Thanks all for providing inputs! Maybe I wasn't clear about my intention.
The issue I focus on is; there're plenty of metrics being defined in a
stage for SQL, and each metric has values for each task and being grouped
later to calculate aggregated values. (e.g. metric for "elapsed time" is
shown in UI as sum, min, med, max  which source values come from each task)
Due to the nature of exact calculation of "median", we can't apply
accumulation  we are now storing all values for all metrics till the end
of stage. Given the default value of sql shuffle partition is 200, a stage
would have 200 tasks when we deal with shuffle (grouping, join, etc.). If
we have 50 metrics in a stage, 10000 Long values are maintained in driver
side which may ideally just need to be 50 * number of aggregation (at most
4) if all of aggregations support accumulation. So I'm wondering something
which could support accumulation and closer to median. (I guess it's
intentional to not take average here so...)
What's more on SQLAppStatusListener, they're calculated altogether at the
end of SQL execution, which may contain multiple jobs.
(Oh wait... Hmm... Looks like I missed the another point of optimization
here which might mitigate the issue heavily... so please treat my idea as
rough idea just for possible optimization.)
But again that's very rough idea, and it won't make sense if the expected
output is not acceptable as representation.

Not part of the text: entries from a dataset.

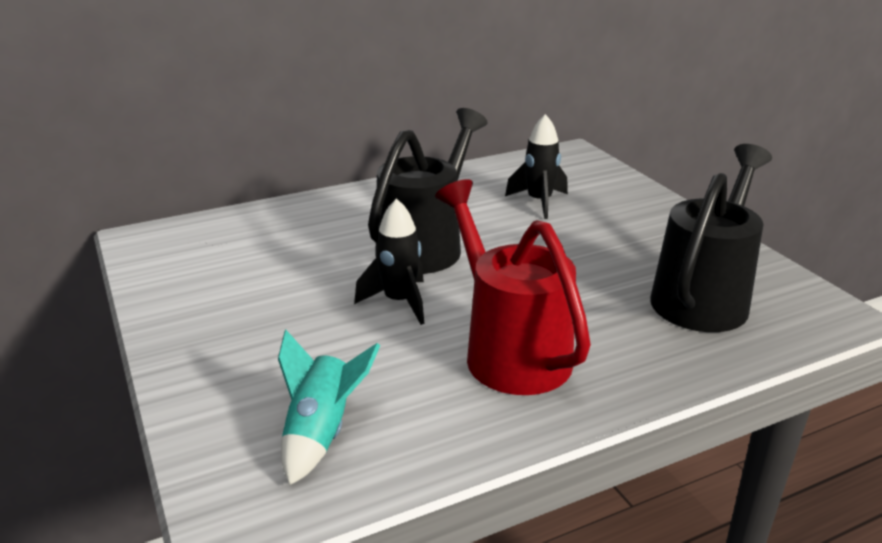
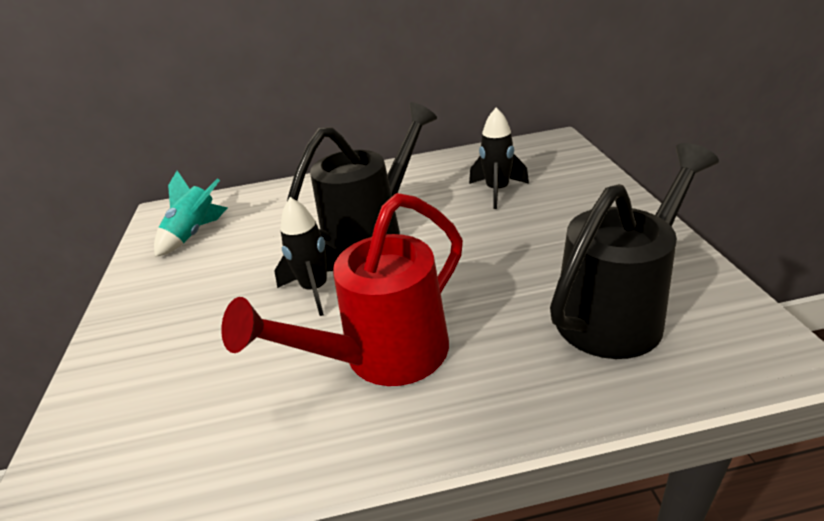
camera: 20 degrees right, 5 degrees up
(321, 433) = (165, 428): turquoise rocket -> turquoise rocket (195, 233)
(510, 351) = (383, 356): red watering can -> red watering can turned 120 degrees counterclockwise

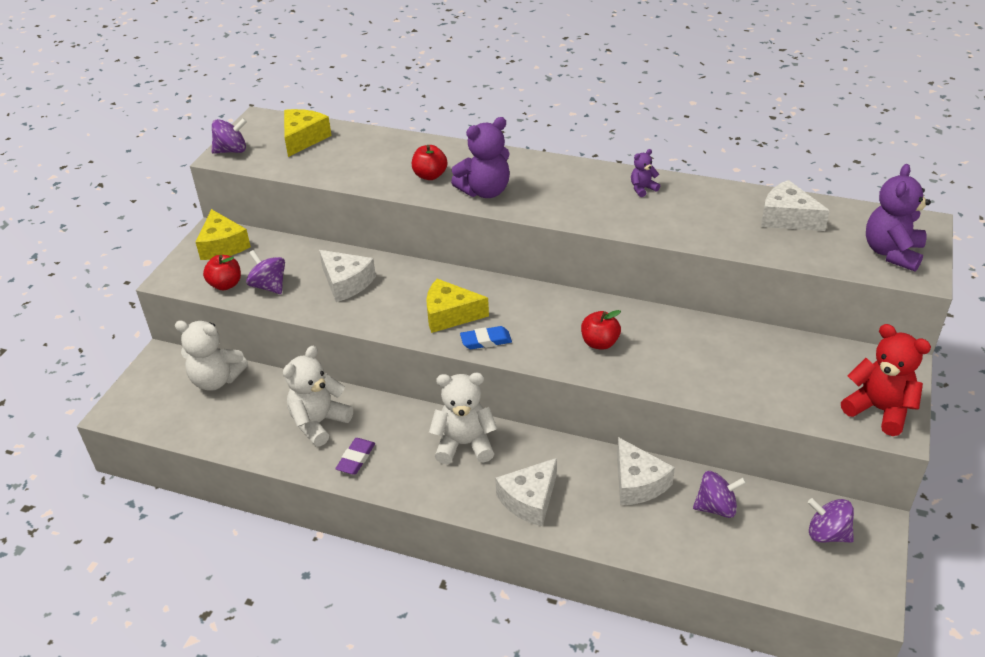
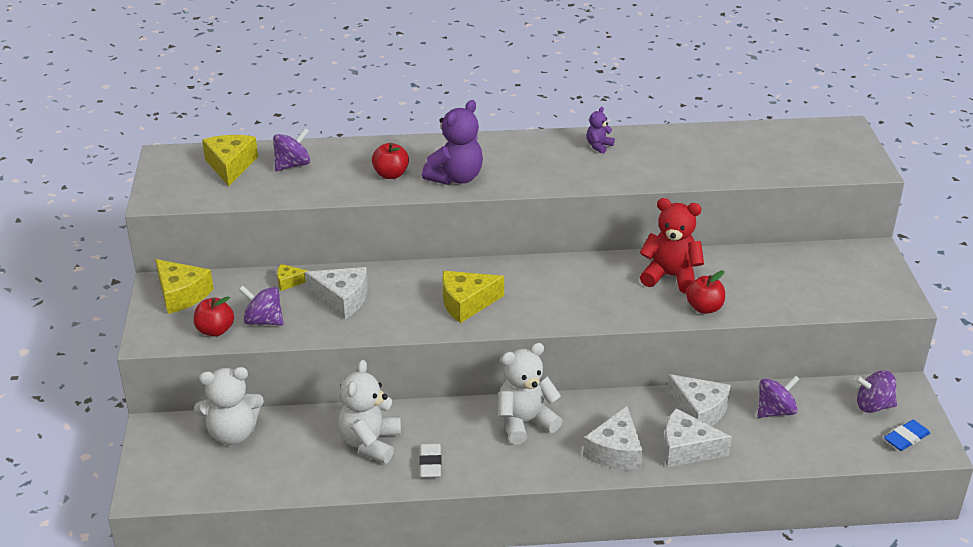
camera: 25 degrees left, 5 degrees down
(232, 151) = (161, 192): purple spinning top -> purple spinning top (292, 165)
(314, 255) = (289, 281): none -> yellow cheese
(356, 458) = (430, 464): purple eraser -> white eraser
(486, 341) = (516, 317): blue eraser -> blue eraser (906, 438)
(599, 343) = (620, 294): red apple -> red apple (704, 308)
(787, 218) = (737, 145): white cheese -> white cheese (687, 449)
(879, 410) = (878, 289): red teddy bear -> red teddy bear (670, 276)
(892, 253) = (838, 156): purple teddy bear -> none

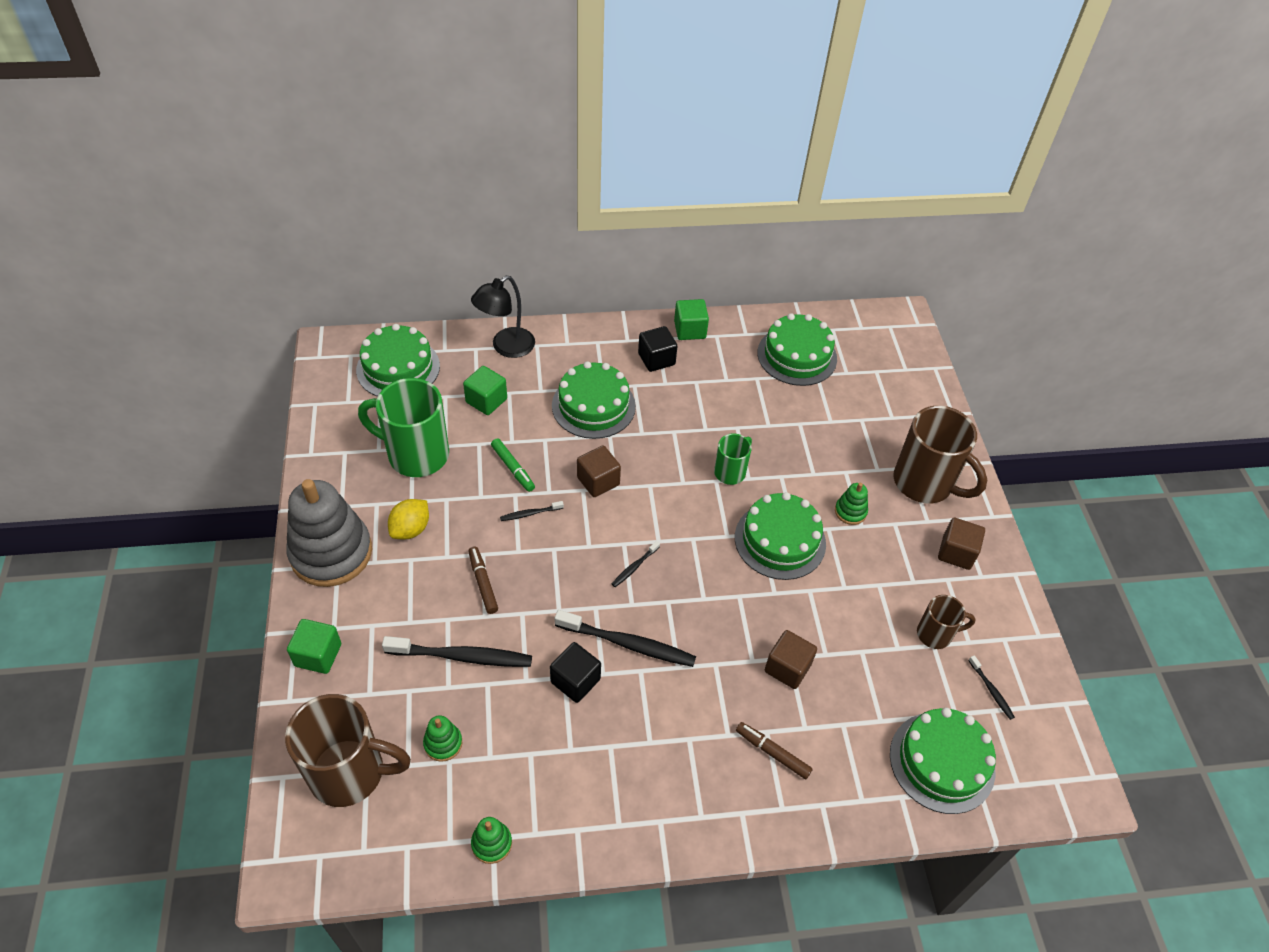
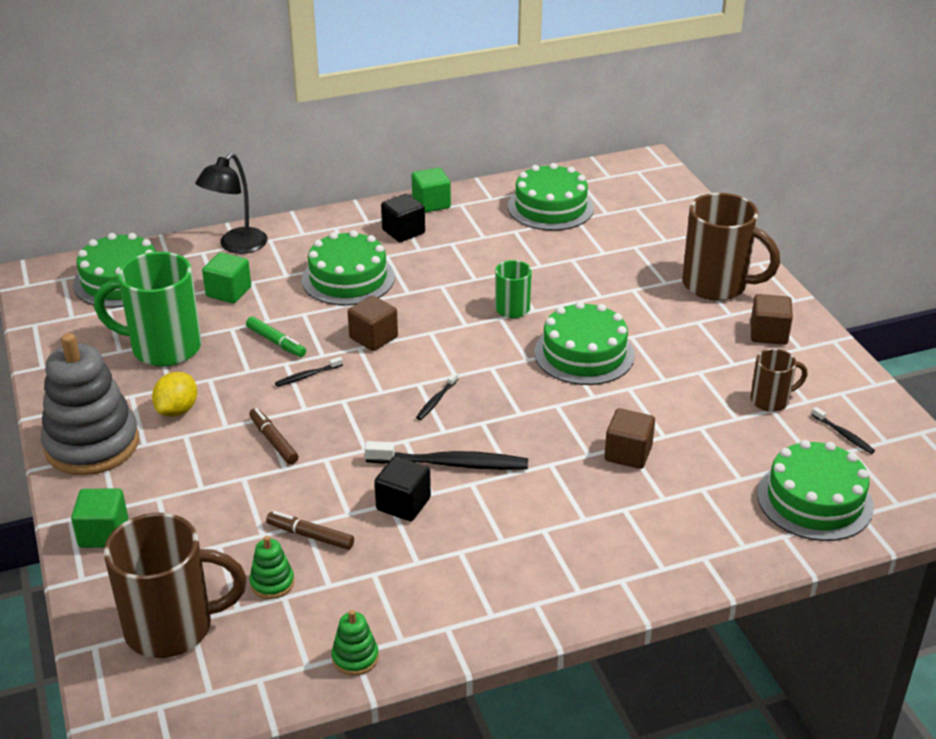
camera: 10 degrees left, 15 degrees down
(462, 656) = (270, 506): black toothbrush -> none
(772, 753) = (636, 525): brown marker -> brown marker (310, 536)
(850, 511) = (649, 319): green stacking toy -> none

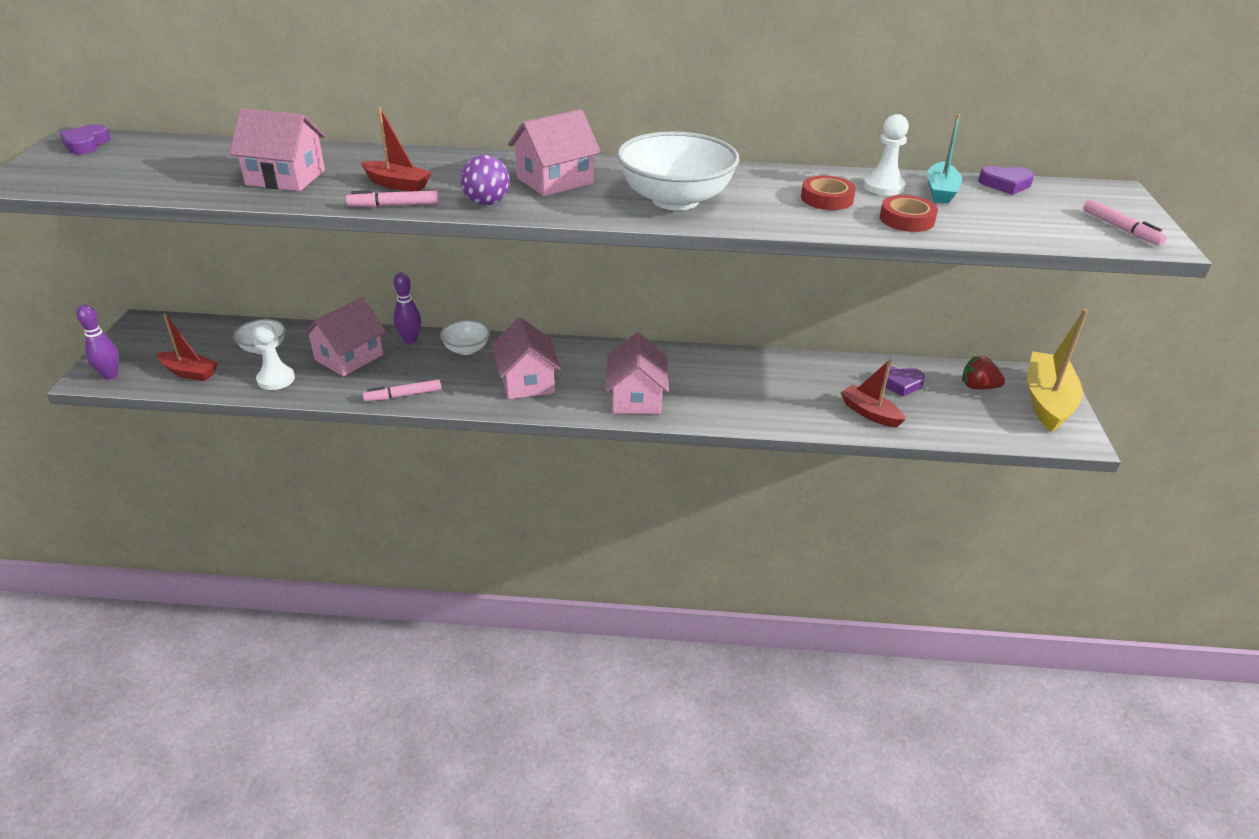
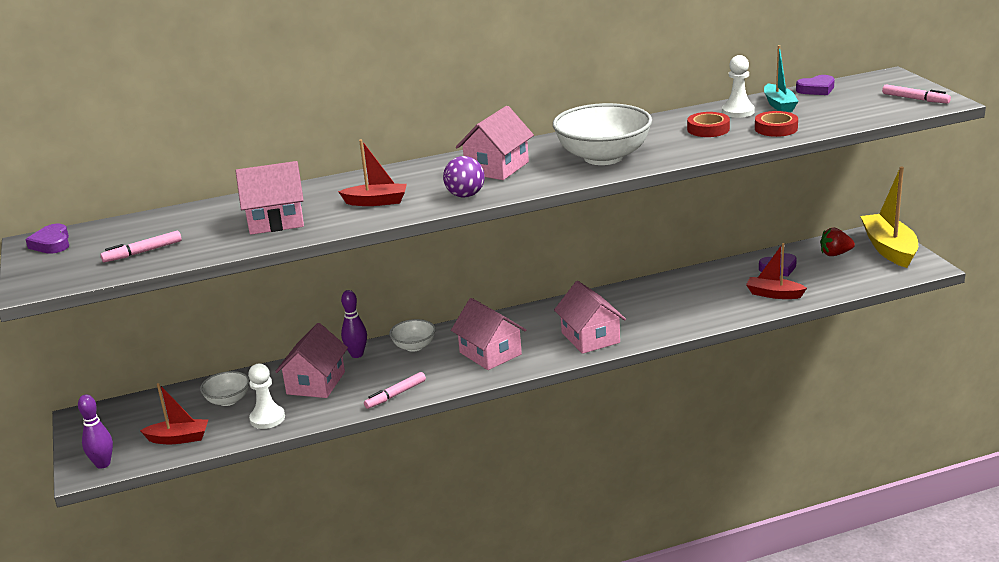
camera: 20 degrees left, 10 degrees down
(393, 205) = (395, 216): pink marker -> pink marker (143, 252)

Jungtaek Lim (HeartSaVioR)
On Wed, Nov 27, 2019 at 11:25 PM Sean Owen <srowen@gmail.com> wrote:
> How big is the overhead, at scale?
> If it has a nontrivial effect for most jobs, I could imagine reusing
> the existing approximate quantile support to more efficiently find a
> prettyclose median.
>
> On Wed, Nov 27, 2019 at 3:55 AM Jungtaek Lim
> <kabhwan.opensource@gmail.com> wrote:
> >
> > Hi Spark devs,
> >
> > The change might be specific to the SQLAppStatusListener, but given it
> may change the value of metric being shown in UI, so would like to hear
> some voices on this.
> >
> > When we aggregate the SQL metric between tasks, we apply "sum", "min",
> "median", "max", which all are cumulative except "median". That's different
> from "average" given it helps to get rid of outliers, but if that's the
> only purpose, it may not strictly need to have exact value of median.
> >
> > I'm not sure how much the value is losing the meaning of representation,
> but if it doesn't hurt much, what about taking median of medians? For
> example, taking median of nearest 10 tasks and store it as one of median
> values, and finally taking median of medians. If I calculate correctly,
> that would only require 11% of slots if the number of tasks is 100, and
> replace sorting 100 elements with sorting 10 elements 11 times. The
> difference would be bigger if the number of tasks is bigger.
> >
> > Just a rough idea so any feedbacks are appreciated.
> >
> > Thanks,
> > Jungtaek Lim (HeartSaVioR)
>